Data for analysis
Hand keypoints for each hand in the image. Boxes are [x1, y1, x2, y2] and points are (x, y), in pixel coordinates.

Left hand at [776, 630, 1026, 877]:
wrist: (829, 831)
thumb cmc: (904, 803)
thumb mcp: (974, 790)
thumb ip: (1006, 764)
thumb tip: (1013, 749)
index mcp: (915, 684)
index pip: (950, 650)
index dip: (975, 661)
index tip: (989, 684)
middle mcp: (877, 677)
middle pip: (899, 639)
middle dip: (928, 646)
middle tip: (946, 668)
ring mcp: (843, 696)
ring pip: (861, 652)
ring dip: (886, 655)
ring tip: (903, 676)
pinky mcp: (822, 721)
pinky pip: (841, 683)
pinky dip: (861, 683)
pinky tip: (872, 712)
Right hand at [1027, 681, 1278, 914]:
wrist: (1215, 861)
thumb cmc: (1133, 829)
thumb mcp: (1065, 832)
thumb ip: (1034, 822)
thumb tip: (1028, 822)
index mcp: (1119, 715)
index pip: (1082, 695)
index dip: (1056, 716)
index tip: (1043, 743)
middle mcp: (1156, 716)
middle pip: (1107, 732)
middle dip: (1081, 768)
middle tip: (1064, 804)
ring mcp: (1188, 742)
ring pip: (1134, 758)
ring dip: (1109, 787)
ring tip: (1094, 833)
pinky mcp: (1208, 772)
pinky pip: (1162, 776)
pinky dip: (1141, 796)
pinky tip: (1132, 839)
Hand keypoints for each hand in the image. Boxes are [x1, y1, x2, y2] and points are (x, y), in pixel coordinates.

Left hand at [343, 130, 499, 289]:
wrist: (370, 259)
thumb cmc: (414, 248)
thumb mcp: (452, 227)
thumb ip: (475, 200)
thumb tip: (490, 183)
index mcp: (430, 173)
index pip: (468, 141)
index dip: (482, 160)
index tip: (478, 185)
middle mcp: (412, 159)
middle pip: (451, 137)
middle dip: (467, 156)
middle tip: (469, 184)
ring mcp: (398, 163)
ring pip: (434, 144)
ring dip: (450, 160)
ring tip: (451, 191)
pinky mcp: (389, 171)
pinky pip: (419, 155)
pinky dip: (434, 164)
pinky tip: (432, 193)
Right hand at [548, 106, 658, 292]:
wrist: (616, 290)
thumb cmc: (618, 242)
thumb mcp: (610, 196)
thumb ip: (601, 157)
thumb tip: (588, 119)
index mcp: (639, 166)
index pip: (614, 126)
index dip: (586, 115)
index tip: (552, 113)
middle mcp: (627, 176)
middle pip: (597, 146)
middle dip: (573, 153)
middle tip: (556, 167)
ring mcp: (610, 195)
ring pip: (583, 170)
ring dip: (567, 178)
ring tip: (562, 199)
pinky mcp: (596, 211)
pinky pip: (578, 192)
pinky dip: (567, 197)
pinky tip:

* * *

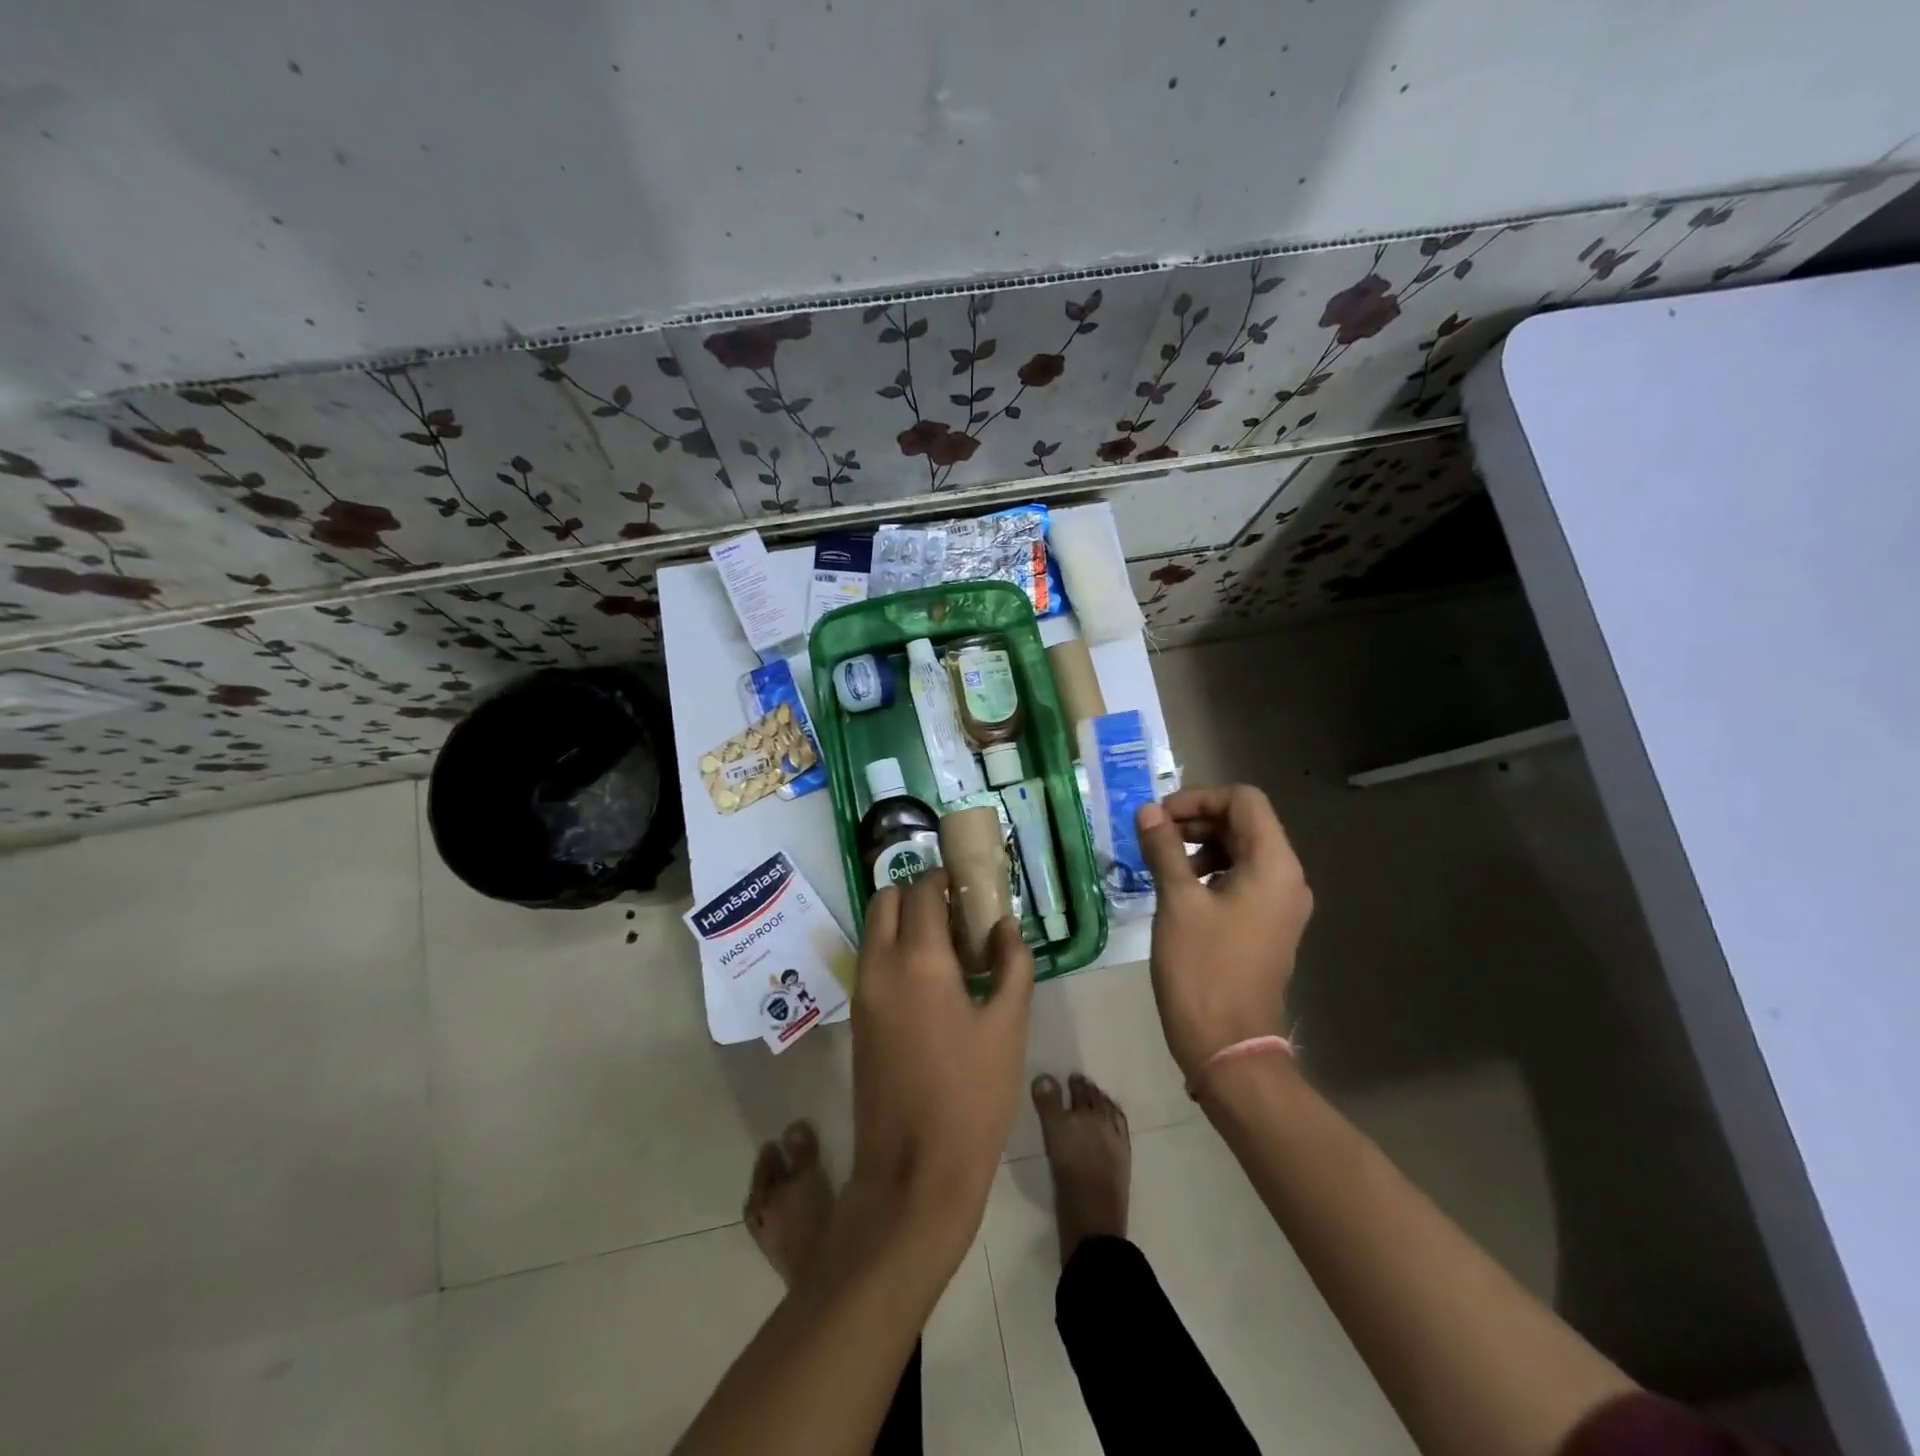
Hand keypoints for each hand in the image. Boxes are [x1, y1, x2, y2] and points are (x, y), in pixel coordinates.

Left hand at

---

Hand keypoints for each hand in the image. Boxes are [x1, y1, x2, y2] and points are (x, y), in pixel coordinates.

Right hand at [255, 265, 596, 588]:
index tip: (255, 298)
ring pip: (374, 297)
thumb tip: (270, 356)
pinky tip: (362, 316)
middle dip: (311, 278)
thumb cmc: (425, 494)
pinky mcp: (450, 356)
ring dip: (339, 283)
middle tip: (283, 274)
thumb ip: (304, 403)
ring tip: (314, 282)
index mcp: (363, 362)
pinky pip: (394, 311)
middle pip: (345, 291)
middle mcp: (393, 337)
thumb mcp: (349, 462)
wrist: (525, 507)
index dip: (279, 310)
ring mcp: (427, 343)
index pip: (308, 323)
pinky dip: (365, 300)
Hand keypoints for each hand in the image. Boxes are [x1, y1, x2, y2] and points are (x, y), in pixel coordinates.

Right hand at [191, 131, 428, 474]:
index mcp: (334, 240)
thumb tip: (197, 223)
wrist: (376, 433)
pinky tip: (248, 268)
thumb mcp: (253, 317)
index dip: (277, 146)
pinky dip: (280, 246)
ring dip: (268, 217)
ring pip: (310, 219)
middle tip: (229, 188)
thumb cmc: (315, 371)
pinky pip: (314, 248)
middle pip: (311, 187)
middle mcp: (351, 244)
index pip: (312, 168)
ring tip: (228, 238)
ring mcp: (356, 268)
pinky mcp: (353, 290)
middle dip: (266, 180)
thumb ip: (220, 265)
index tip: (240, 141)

Exercise requirements
Scan the data above. Return every line with "wrist" in it.

Your solution
wrist: (829, 831)
wrist: (1215, 861)
wrist: (370, 259)
wrist: (616, 290)
wrist: (525, 507)
wrist: (376, 433)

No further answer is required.